Low comedy was arguably the highest form of silent cinema, the sight gag its height of craftsmanship. The Boob is a semi-slapstick picture with little of the pictorial genius typical of the great silent clowns. Arthur is an unimpressive clown easily upstaged by Keystone veteran Murray. Since the star isn't really very funny, Wellman brings in another Keystone vet, Hank Mann, for some gags at The Booklovers that have nothing to do with the main story. Mann's best known as Chaplin's opponent in the City Lights boxing match but proves himself quite a competent comedian in his own right as a diner compelled by his fat girlfriend not to eat olives (or are they grapes?) with his fingers. Desperate to look respectable, Mann struggles to impale the things on his fork and later manages to scoop one onto a celery stalk, only to fall tragically short of getting it in his mouth. He's in the film for no more than five minutes, but Mann still may be the best thing in it
Throughout The Boob's 64 minutes, Wellman tries a variety of sight gags, with hit-and-miss results.
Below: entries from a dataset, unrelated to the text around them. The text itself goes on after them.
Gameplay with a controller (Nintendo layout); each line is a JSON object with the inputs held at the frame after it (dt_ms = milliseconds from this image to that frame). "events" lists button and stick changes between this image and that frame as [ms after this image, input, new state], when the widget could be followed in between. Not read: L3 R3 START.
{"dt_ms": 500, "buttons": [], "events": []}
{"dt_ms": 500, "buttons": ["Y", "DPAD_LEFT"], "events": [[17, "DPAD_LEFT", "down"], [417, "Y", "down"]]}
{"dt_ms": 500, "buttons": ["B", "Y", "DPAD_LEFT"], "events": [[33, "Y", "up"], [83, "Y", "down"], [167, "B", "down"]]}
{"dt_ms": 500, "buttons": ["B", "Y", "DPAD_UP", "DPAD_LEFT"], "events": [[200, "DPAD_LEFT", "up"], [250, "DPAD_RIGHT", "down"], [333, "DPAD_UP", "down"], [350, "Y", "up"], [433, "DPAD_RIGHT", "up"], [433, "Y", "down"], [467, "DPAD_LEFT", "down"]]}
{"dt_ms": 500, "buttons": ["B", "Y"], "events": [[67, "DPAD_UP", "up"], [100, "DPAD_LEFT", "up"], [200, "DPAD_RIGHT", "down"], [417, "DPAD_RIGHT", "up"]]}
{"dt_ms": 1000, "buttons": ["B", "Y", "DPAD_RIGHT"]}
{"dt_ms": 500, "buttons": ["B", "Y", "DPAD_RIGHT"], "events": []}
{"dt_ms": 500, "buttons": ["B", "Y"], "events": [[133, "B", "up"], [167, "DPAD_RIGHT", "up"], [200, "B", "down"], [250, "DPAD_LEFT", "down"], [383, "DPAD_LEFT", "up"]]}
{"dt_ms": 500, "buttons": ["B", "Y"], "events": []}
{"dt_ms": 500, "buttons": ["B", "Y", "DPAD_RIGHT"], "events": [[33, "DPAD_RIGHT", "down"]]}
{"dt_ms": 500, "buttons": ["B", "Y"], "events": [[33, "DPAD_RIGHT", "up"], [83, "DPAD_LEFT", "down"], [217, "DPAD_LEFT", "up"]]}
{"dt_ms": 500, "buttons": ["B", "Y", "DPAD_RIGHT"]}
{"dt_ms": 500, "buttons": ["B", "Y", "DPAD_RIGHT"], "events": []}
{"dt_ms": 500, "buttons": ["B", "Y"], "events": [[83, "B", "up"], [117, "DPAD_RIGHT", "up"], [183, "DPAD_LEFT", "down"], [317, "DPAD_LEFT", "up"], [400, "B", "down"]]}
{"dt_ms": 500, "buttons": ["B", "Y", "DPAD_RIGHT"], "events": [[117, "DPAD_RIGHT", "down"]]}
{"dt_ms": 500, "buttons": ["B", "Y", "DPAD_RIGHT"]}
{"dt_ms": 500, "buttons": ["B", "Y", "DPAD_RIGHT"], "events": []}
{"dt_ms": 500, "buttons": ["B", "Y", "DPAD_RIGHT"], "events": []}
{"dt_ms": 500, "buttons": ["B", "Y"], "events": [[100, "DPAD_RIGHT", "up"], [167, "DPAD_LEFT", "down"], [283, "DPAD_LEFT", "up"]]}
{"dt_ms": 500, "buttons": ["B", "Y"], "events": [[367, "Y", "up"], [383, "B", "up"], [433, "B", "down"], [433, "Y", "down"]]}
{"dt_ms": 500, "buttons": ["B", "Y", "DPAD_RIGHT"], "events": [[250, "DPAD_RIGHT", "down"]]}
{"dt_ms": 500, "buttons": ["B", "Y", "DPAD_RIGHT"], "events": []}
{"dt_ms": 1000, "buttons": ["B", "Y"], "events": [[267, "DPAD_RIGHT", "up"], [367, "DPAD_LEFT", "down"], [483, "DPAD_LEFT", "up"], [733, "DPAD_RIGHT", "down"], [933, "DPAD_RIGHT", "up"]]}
He has Ham Bunn's dog Benzine lick spilled liquor from one of Cactus Jim's broken bottles and tries to sell the animal's inebriation by having him do nothing in particular, but in slow motion. Cactus Jim exhorts Peter to brave deeds by recounting his own adventures, illustrated by a lithograph on his wall. Wellman transforms the picture into a moving picture of a Hickok-like Cactus fighting off a tribe of Indians single-handedly as Peter watches like a movie-theater spectator, but there's nothing actually funny about the scene. At The Booklovers, the floor show includes remote-control strippers. They come out in hoop skirts, but by touching a button a stagehand lifts the girls' outfits to the ceiling. This makes no sense unless the girls were on wires like marionettes throughout their performance. It may have been done with air currents, however, since the stagehand teases Hank Mann's fat girlfriend by turning on the air as she leaves until her own skirts nearly lift heavenward. After the climactic car chase ends with a wreck, an injured Peter reenacts the chase in a dream. As the car races through the sky, Peter repeatedly flings the villain earthward, only to see him reappear to resume the fight. Eventually Peter's girlfriend, who was driving, faints and flops all the way out of the car, leaving our hero to careen to his doom, except that he wakes up. These bits are interesting without really being very funny. Nor does Wellman do much with a pathos angle that develops when Peter aids an impoverished old lady who later nurses him after the car crashes into her old-folks' home. The old lady seems to be in the picture only because comedy was supposed to have pathos in it back then. Overall, The Boob demonstrates (as M-G-M would again once it took creative control of Keaton's career) how hard it was for an otherwise super-efficient studio with plenty of talent on hand (Crawford is wasted in a merely functional role) to equal the output of the lone-wolf auteurs of silent comedy. Posterity has separated the wheat from the chaff; while the vast majority of the films of Chaplin, Keaton, Lloyd, Langdon etc. survive, many if not most of the studio comedies are lost. At least The Boob survives to represent the others that didn't make history's cut, and to make clear how exceptional the truly great comedies really were.